Emphatically he said ”that’s not history that’s Hollywood, I know, I was there.”

His father had suffered from PTSD all those years.

The violence, the anger, the rejection suddenly all made sense. Slowly his father began to talk about his war experiences. He gained back his life and gave Larry his.

The love, and the understanding of how powerful it was to at last have and claim a father became his.

The war ended for his father when he was shot out of a tree and broke his back but the agony of memories didn’t until he embraced his son and shared the nightmares he could finally let go of. Larry followed in his father’s footsteps to become a field artillery captain in the 70’s during the Vietnam- era.

Larry was 65 when he heard his father’s story.

The insights given him were cathartic. So was the book, “Pittman Creek” he wrote about that story.

He wrote under a pseudonym, Lawrence Wayne. When I interviewed him, though the first of the books are printed, he was able to complete his healing and accept his father’s love by using his own last name as the author for the next printing.

Larry’s father died August 5, 2016.

Larry said, “It tore me up.” He died on Larry’s birthday. “I wrote the book, ‘Pittman Creek,’ his book, so he’ll live forever in its pages.” Although a novel, it’s based on the true story his father told him on his deathbed. The rest of the story: Larry has been an insurance agent for 40 years.

With only a course in music theory in college he became a musician and writer as well. A deep man with a love of people and a great curiosity about life with an endless creative side is who Larry Barker is. He plays the guitar, has produced three CD’s of his music and marked Gregg Allman as a friend.

Richmond Hill became home because of the welcome to the school Mrs. Meeks gave them and their sons, Jason and Brian.

When they came to see the school, she took their little hands in hers, took them into the school, showed them their classrooms and welcomed them.

In 1987 the Barkers built their first home in Redbird Creek at “the end of the world.”

A Johnny Murphy development, Mrs. Meeks, and Gregg Allman, filled out his wonderful, fruitful life here with his wife Linda, an entrepreneur and a realtor.

“She’s my support, my pillar, my anchor who forever tells me ‘you don’t know till you try.’” “The best known song I wrote, “Linda Lou” is about her.”

Presently he is completing an entertainment venue on his Ford Avenue property. It will be a destination for food, live music and the arts. A gathering center for us, the people of Bryan County.
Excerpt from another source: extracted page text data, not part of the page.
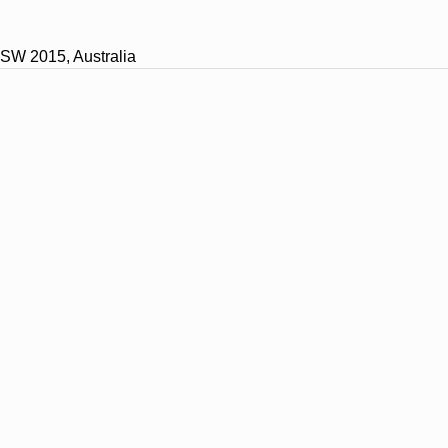
SW 2015, Australia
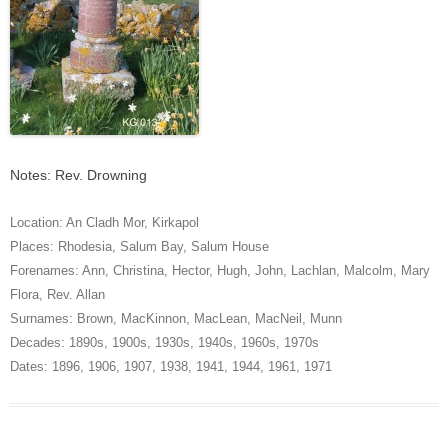
Notes: Rev. Drowning
Location:
An Cladh Mor
,
Kirkapol
Places:
Rhodesia
,
Salum Bay
,
Salum House
Forenames:
Ann
,
Christina
,
Hector
,
Hugh
,
John
,
Lachlan
,
Malcolm
,
Mary
Flora
,
Rev. Allan
Surnames:
Brown
,
MacKinnon
,
MacLean
,
MacNeil
,
Munn
Decades:
1890s
,
1900s
,
1930s
,
1940s
,
1960s
,
1970s
Dates:
1896
,
1906
,
1907
,
1938
,
1941
,
1944
,
1961
,
1971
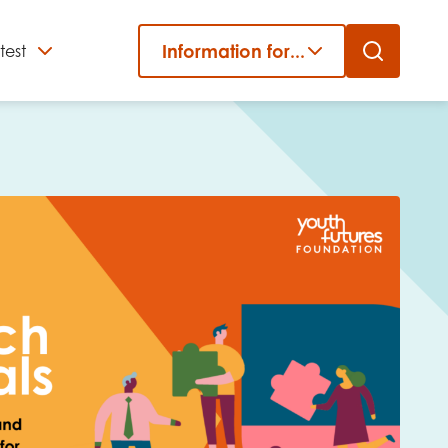
Information for...
test
Close
er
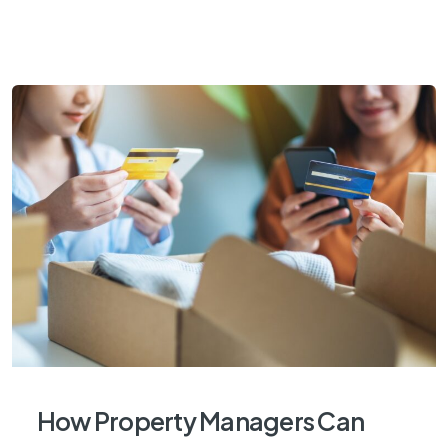
How Property Managers Can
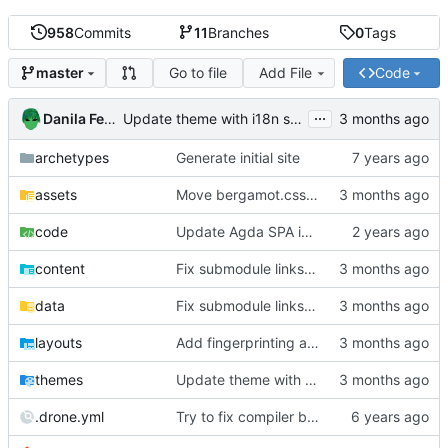
958
Commits
11
Branches
0
Tags
Go to file
Add File
Code
master
...
Danila Fedorin
Update theme with i18n stuff
archetypes
Generate initial site
assets
Move bergamot.css and writing.css into theme
code
Update Agda SPA imp
content
Fix submodule links in SPA part 6 which got out of sync with the code
data
Fix submodule links in SPA part 6 which got out of sync with the code
layouts
Add fingerprinting and integrity to custom CSS
themes
Update theme with i18n stuff
.drone.yml
Try to fix compiler build failure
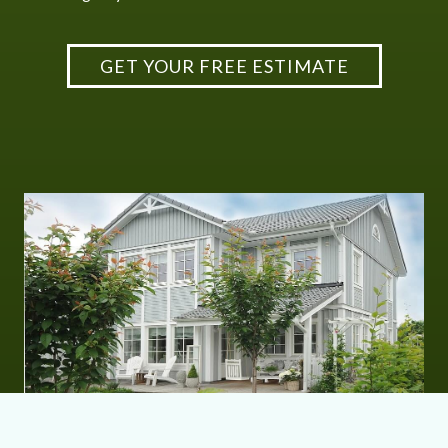
GET YOUR FREE ESTIMATE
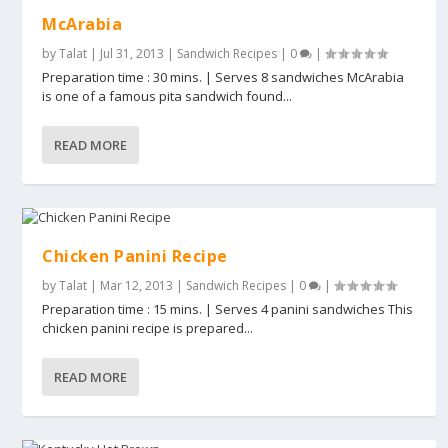
McArabia
by
Talat
|
Jul 31, 2013
|
Sandwich Recipes
|
0
|
Preparation time : 30 mins. | Serves 8 sandwiches McArabia
is one of a famous pita sandwich found...
READ MORE
Chicken Panini Recipe
by
Talat
|
Mar 12, 2013
|
Sandwich Recipes
|
0
|
Preparation time : 15 mins. | Serves 4 panini sandwiches This
chicken panini recipe is prepared...
READ MORE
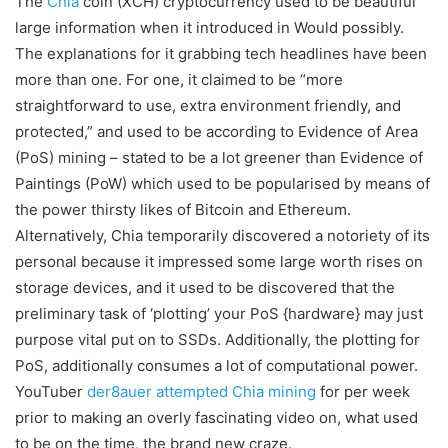
The
Chia
coin (XCH) cryptocurrency used to be beautiful
large information when it introduced in Would possibly.
The explanations for it grabbing tech headlines have been
more than one. For one, it claimed to be “more
straightforward to use, extra environment friendly, and
protected,” and used to be according to Evidence of Area
(PoS) mining – stated to be a lot greener than Evidence of
Paintings (PoW) which used to be popularised by means of
the power thirsty likes of Bitcoin and Ethereum.
Alternatively, Chia temporarily discovered a notoriety of its
personal because it impressed some large worth rises on
storage devices, and it used to be discovered that the
preliminary task of ‘plotting’ your PoS {hardware} may just
purpose vital put on to SSDs. Additionally, the plotting for
PoS, additionally consumes a lot of computational power.
YouTuber
der8auer attempted Chia mining
for per week
prior to making an overly fascinating video on, what used
to be on the time, the brand new craze.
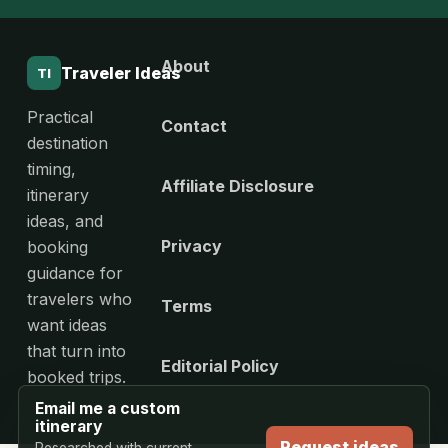
About
Traveler Ideas
TI
Practical
Contact
destination
timing,
Affiliate Disclosure
itinerary
ideas, and
Privacy
booking
guidance for
travelers who
Terms
want ideas
that turn into
Editorial Policy
booked trips.
Email me a custom
itinerary
Request ideas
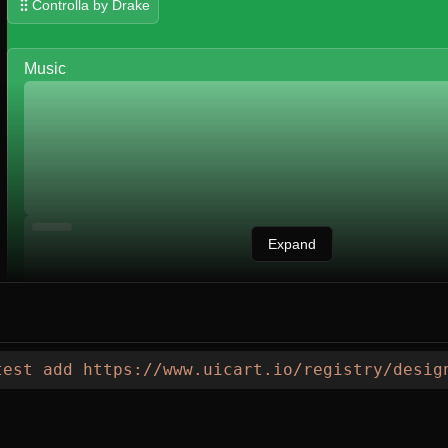
Controlla by Drake
Music
Expand
test
 add
 https://www.uicart.io/registry/desig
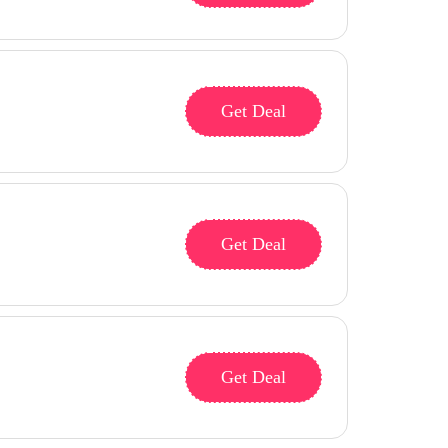
Get Deal
Get Deal
Get Deal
“Our wonderful town, Richmond Hill, my ‘back water town’ is coming into its own,” Larry said. “Tourism, art, and restaurants are flourishing. And, my story goes on, an overeducated redneck given a full life. Thank you, Dad, I’m doing just fine.”

Larry Barker is doing a book signing Friday, March 26 from 6 to 8 p.m. He will read excerpts from “Pittman Creek.” The cover of his book, will be created as a water color by Jim Leahy of Leahy Art Gallery to be given away at a drawing that night. The theme will be art, both visual and written, at Photopoint Gallery in Richmond Hill. Food will be served with a lecture on art by the gallery owner, Joy Dunigan.